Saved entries
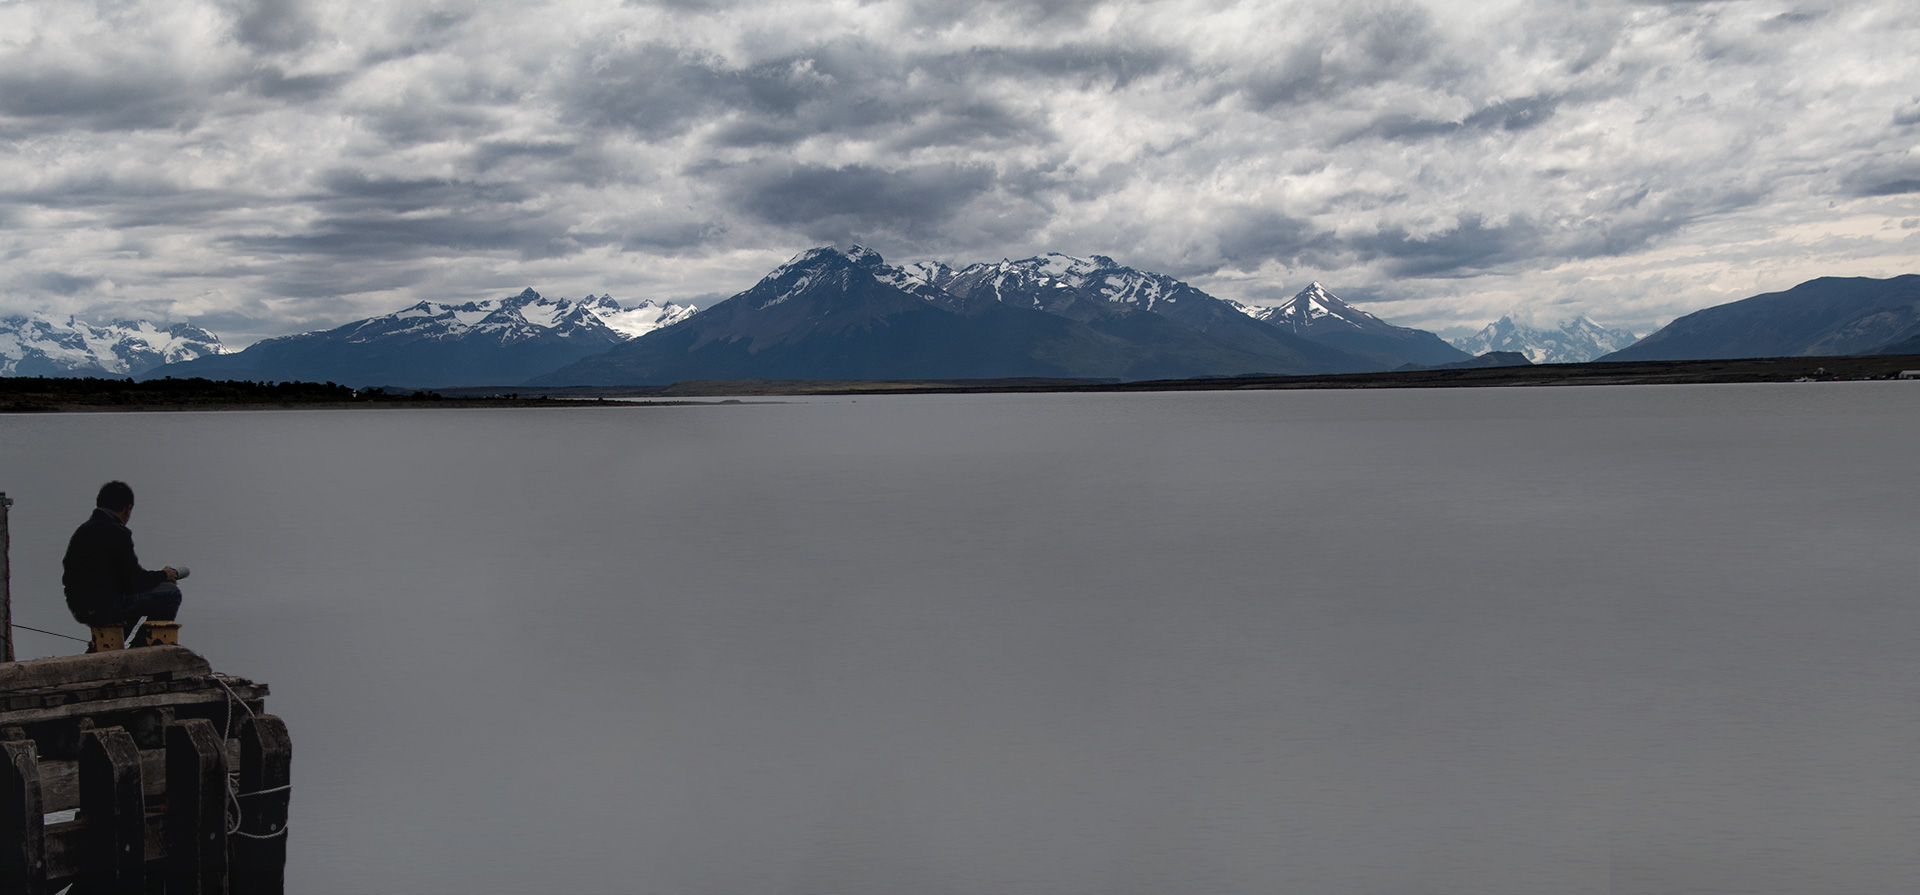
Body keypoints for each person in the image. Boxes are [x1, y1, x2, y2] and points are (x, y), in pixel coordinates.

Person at [63, 481, 183, 645]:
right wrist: (164, 575)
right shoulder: (116, 532)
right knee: (171, 593)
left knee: (130, 603)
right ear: (127, 508)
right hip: (103, 607)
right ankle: (142, 652)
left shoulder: (83, 530)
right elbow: (134, 581)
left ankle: (106, 650)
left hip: (81, 608)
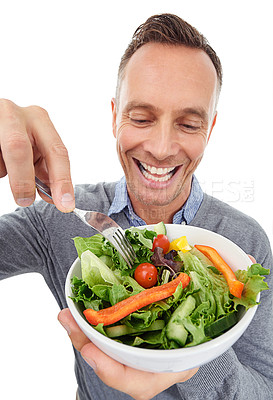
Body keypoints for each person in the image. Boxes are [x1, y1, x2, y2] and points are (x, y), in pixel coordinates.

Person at [0, 13, 272, 400]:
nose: (161, 148)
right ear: (115, 117)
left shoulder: (245, 245)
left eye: (189, 124)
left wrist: (192, 357)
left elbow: (266, 388)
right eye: (142, 118)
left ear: (210, 130)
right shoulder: (57, 216)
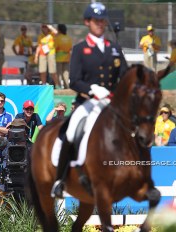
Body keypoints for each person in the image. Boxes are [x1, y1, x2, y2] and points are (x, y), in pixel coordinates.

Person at [51, 2, 128, 198]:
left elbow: (125, 76)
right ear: (87, 22)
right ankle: (60, 179)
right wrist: (93, 89)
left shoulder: (114, 48)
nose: (100, 24)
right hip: (88, 102)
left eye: (103, 20)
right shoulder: (79, 49)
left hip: (111, 103)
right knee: (70, 131)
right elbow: (74, 80)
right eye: (96, 20)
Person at [34, 24, 61, 88]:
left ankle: (57, 85)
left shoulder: (52, 34)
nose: (44, 28)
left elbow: (57, 33)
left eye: (45, 27)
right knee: (42, 70)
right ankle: (43, 85)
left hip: (50, 53)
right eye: (43, 27)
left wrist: (50, 27)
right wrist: (36, 56)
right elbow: (39, 46)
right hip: (42, 54)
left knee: (52, 71)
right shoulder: (40, 36)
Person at [54, 24, 73, 89]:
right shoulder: (68, 38)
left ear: (59, 30)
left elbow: (55, 47)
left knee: (59, 73)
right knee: (66, 73)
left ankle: (59, 86)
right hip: (67, 58)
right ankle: (66, 86)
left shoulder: (58, 38)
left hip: (59, 58)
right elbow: (70, 47)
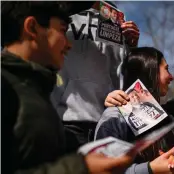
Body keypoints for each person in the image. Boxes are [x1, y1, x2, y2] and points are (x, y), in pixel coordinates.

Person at [1, 2, 138, 174]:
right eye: (62, 31)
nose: (68, 44)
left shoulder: (114, 17)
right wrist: (81, 168)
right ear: (32, 27)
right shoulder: (9, 88)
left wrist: (129, 46)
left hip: (104, 121)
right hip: (65, 118)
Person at [50, 1, 140, 145]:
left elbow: (121, 71)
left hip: (108, 123)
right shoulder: (57, 13)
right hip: (62, 119)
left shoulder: (117, 20)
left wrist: (132, 48)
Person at [95, 47, 174, 174]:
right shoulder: (114, 116)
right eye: (166, 69)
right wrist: (150, 169)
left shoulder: (166, 117)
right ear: (150, 70)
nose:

■ What is required: Retype the lines from the one containing "right elbow: (70, 47)" down to the last line of the records, both included, exactly and nothing more. Pictures stay out.

■ Answer for the task:
right elbow: (70, 47)
Body keypoints for each person in the image. Boxes are [x1, y1, x2, y2] and points are (x, y), in pixel coordinates.

Person at [1, 2, 138, 174]:
right eye: (62, 31)
nose: (68, 44)
left shoulder: (114, 17)
right wrist: (81, 168)
right ear: (32, 27)
right shoulder: (9, 88)
left wrist: (129, 46)
left hip: (104, 121)
right hip: (65, 118)
Person at [50, 1, 140, 145]:
left elbow: (121, 71)
left hip: (108, 123)
right shoulder: (57, 13)
right hip: (62, 119)
left shoulder: (117, 20)
left wrist: (132, 48)
Person at [95, 47, 174, 174]:
right shoulder: (114, 116)
right eye: (166, 69)
right wrist: (150, 169)
left shoulder: (166, 117)
right ear: (150, 70)
nose:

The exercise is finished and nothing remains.